If we wanted to we could define our own isotope labelling schemes, but for now we will leave the default set and see how such schemes are used at various points within Analysis. First have a look at M:Molecules:Atom Browser, choose the Chain to be "Default:A" and select only the [C] button (turning other element types off as required). Now  in the labelling scheme pulldown on the {Options} tab select "13Glycerol". You will see that selection of the labelling scheme has removed some of the atom options; these are now deemed to be unlabelled and hence invisible. Referring back to what we discovered about alanine in this labelling scheme, note that there is no Ala CA labelled. Now change the labelling scheme to "GAFY"; which represents a situation where only four kinds of residue have 13C labelling (i.e. glycine, alanine, phenylalanine & tyrosine). Looking at the carbon atoms in the sequence you will see that most are not shown, indeed only those for Gly, Ala, Phe & Tyr are shown, consistent with the labelling pattern. So you see that overall if you have a labelled molecule in your NMR sample as long as you select the correct scheme you will be presented only with those atoms which it ought to be possible to assign to.

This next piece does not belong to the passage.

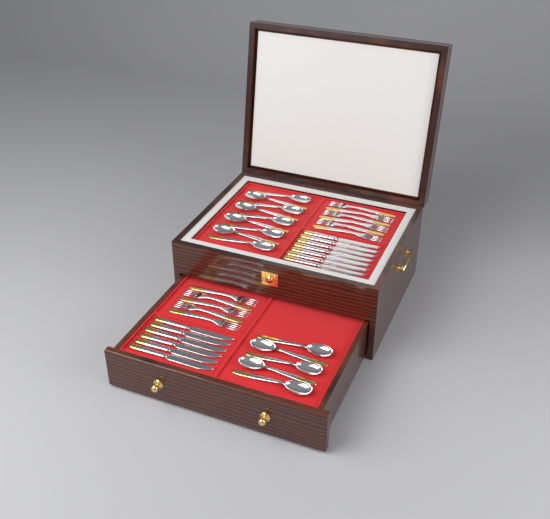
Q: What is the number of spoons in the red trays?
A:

Labelling schemes can also affect assignment options, as well as atom options. To illustrate this go to window 1 and select toggle the [HSQC:115] spectrum on (you may need to select [Spectra] to do this). With the mouse over one of the assigned peaks press the <a> key to bring up the Edit Assignment popup. You will see that the F1 (1H) dimension and F2 (15N) dimension both have resonances assigned to them, as indicated in the left hand tables. In the right hand tables note that both dimensions have one or more resonance possibilities (and one of these will be chosen for the assignment). Now in the Labelling Scheme pulldown select "uni_15N13C2H" to pretend that we have a triple-labelled sample with deuterium instead of 1H. Note how with this scheme selected the hydrogen resonance possibilities disappear from the top right table; under such a labelling scheme it ought not be possible to assign 1H resonances.

Finally we will look at how a labelling scheme can also be used to filter out impossible combinations when generating distance restraints. Select M:Structure:Make Dist Restraints and then set the Peak Lists pulldown menu in the resulting popup to be "C-NOESY". Now press [Make Shift Match Restraints] after a while you will see that this generates arouns 1107 distance restraints for our carbon NOESY experiment. And clicking on the {Restraints} table on the Restraints & Violations popup you will see that these restraints are highly ambiguous. Now return to the Make Distance Restraints popup and change the labelling scheme to "2Glycerol", set the minimum isotope fraction to 0.25 and then click [Make Shift Match Restraints] once again. Once the restraint generation is complete (it takes longer this time because of the labelling scheme), return to the restraint table and select the second restraint list in the pulldown menu. Note that this time we have generated fewer restraints (and that the restraints are less ambiguous). This is because we have only pairs of protons where the bound carbon is labelled in the scheme.